[What you will do]
Please copy the stretch of items from the line that contains "Equipment round, syringe" through the line that contains "Field value: °C 8" word for word, including both of those lines. Leave the pictures out of your copy.

[Materials provided]
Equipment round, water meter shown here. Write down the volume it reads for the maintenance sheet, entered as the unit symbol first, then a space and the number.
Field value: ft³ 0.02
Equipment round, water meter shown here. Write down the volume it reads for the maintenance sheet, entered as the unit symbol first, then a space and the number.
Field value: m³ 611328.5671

---

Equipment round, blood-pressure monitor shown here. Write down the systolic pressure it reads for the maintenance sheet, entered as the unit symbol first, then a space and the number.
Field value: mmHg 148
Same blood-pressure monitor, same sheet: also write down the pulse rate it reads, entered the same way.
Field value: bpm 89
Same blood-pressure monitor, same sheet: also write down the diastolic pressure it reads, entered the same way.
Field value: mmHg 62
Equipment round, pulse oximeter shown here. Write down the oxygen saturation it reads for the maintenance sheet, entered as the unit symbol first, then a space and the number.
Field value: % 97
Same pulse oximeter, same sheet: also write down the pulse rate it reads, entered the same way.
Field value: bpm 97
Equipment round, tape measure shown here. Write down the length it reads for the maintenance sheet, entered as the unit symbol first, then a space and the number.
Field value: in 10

---

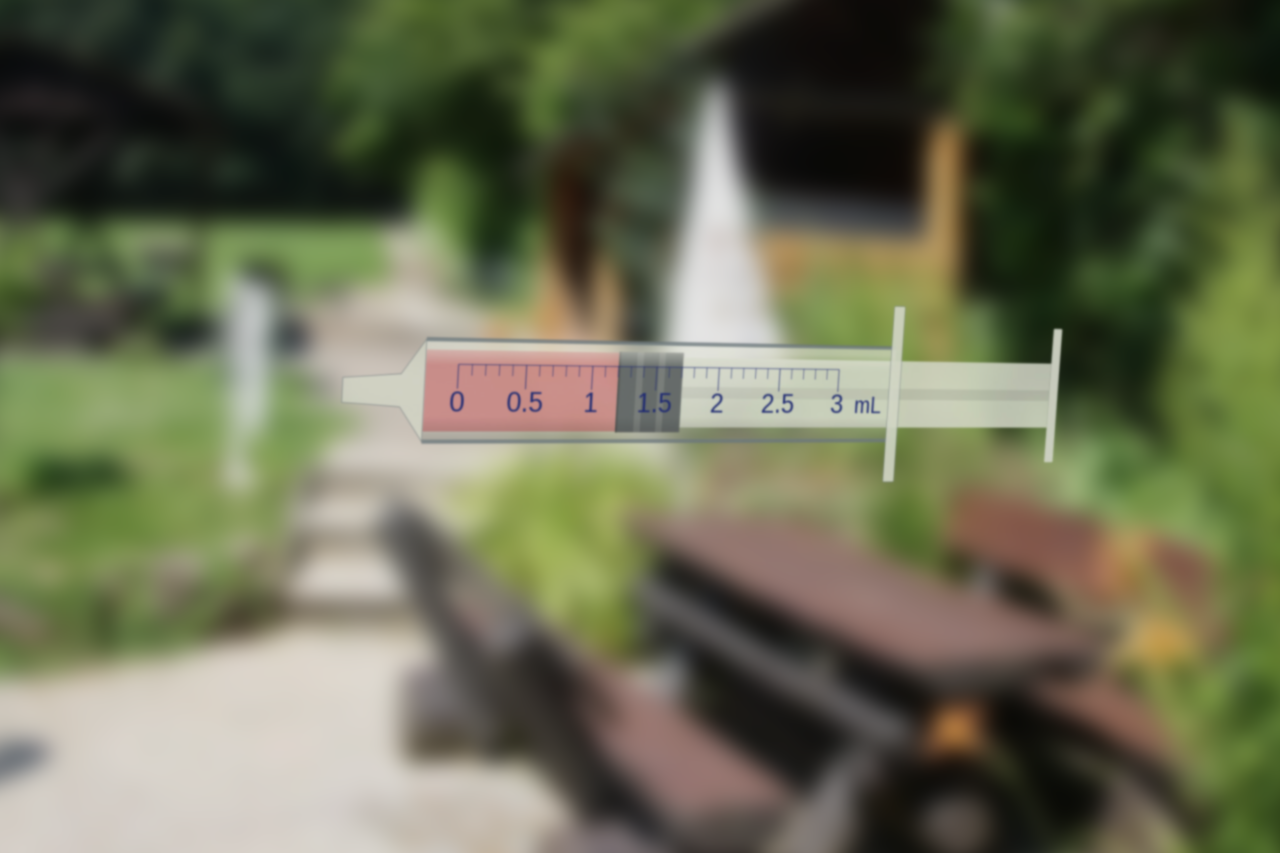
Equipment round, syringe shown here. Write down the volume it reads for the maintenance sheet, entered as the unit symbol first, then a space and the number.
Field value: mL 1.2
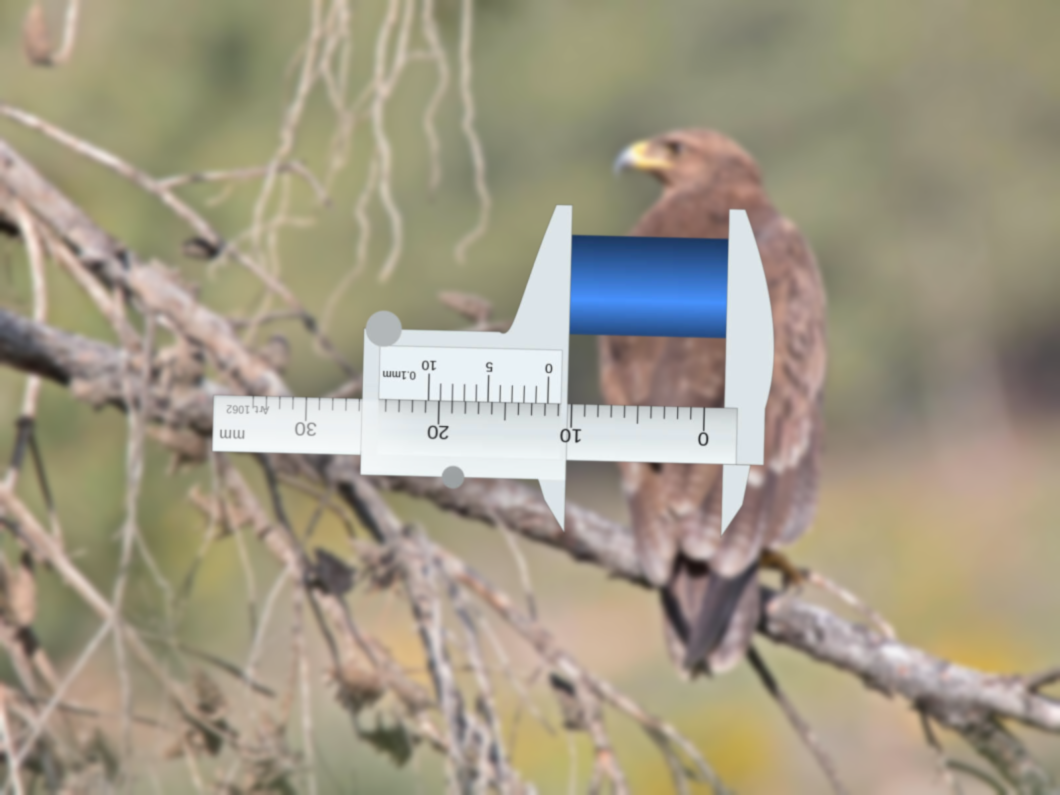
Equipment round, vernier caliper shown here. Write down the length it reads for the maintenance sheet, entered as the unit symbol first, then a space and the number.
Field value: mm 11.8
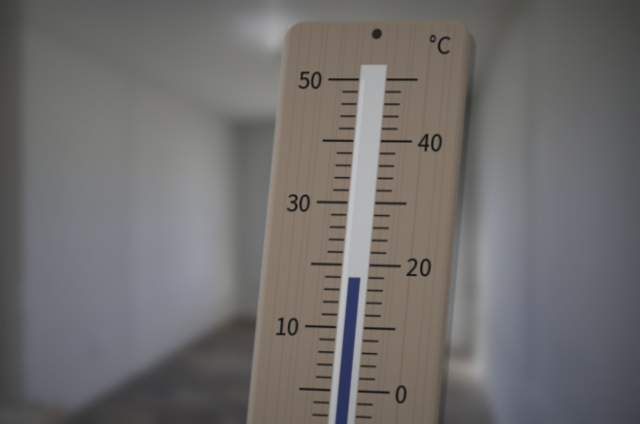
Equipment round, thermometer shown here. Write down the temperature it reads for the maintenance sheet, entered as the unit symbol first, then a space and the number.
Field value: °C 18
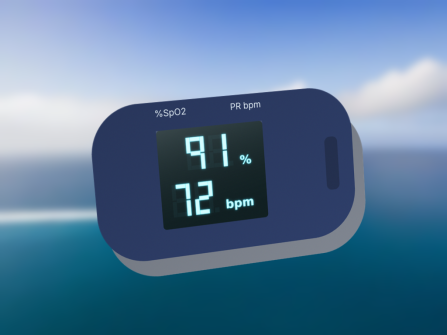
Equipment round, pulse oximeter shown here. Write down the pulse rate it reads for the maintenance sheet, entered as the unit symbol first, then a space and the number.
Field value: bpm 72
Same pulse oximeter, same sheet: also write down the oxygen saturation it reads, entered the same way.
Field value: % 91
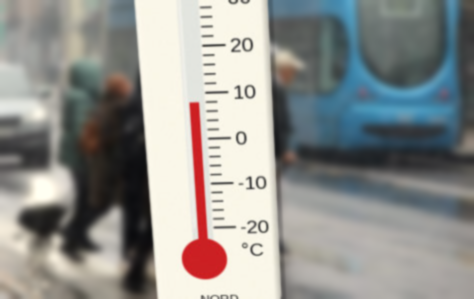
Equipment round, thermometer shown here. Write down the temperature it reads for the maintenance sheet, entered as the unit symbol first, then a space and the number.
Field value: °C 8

[Problem solution]
Equipment round, syringe shown here. Write down the volume it reads for the maintenance sheet, entered as the unit symbol first, then a space and the number.
Field value: mL 1.2
Equipment round, vernier caliper shown here. Write down the length it reads for the maintenance sheet, entered as the unit symbol first, then a space and the number.
Field value: mm 11.8
Equipment round, thermometer shown here. Write down the temperature it reads for the maintenance sheet, entered as the unit symbol first, then a space and the number.
Field value: °C 18
Equipment round, pulse oximeter shown here. Write down the pulse rate it reads for the maintenance sheet, entered as the unit symbol first, then a space and the number.
Field value: bpm 72
Same pulse oximeter, same sheet: also write down the oxygen saturation it reads, entered the same way.
Field value: % 91
Equipment round, thermometer shown here. Write down the temperature it reads for the maintenance sheet, entered as the unit symbol first, then a space and the number.
Field value: °C 8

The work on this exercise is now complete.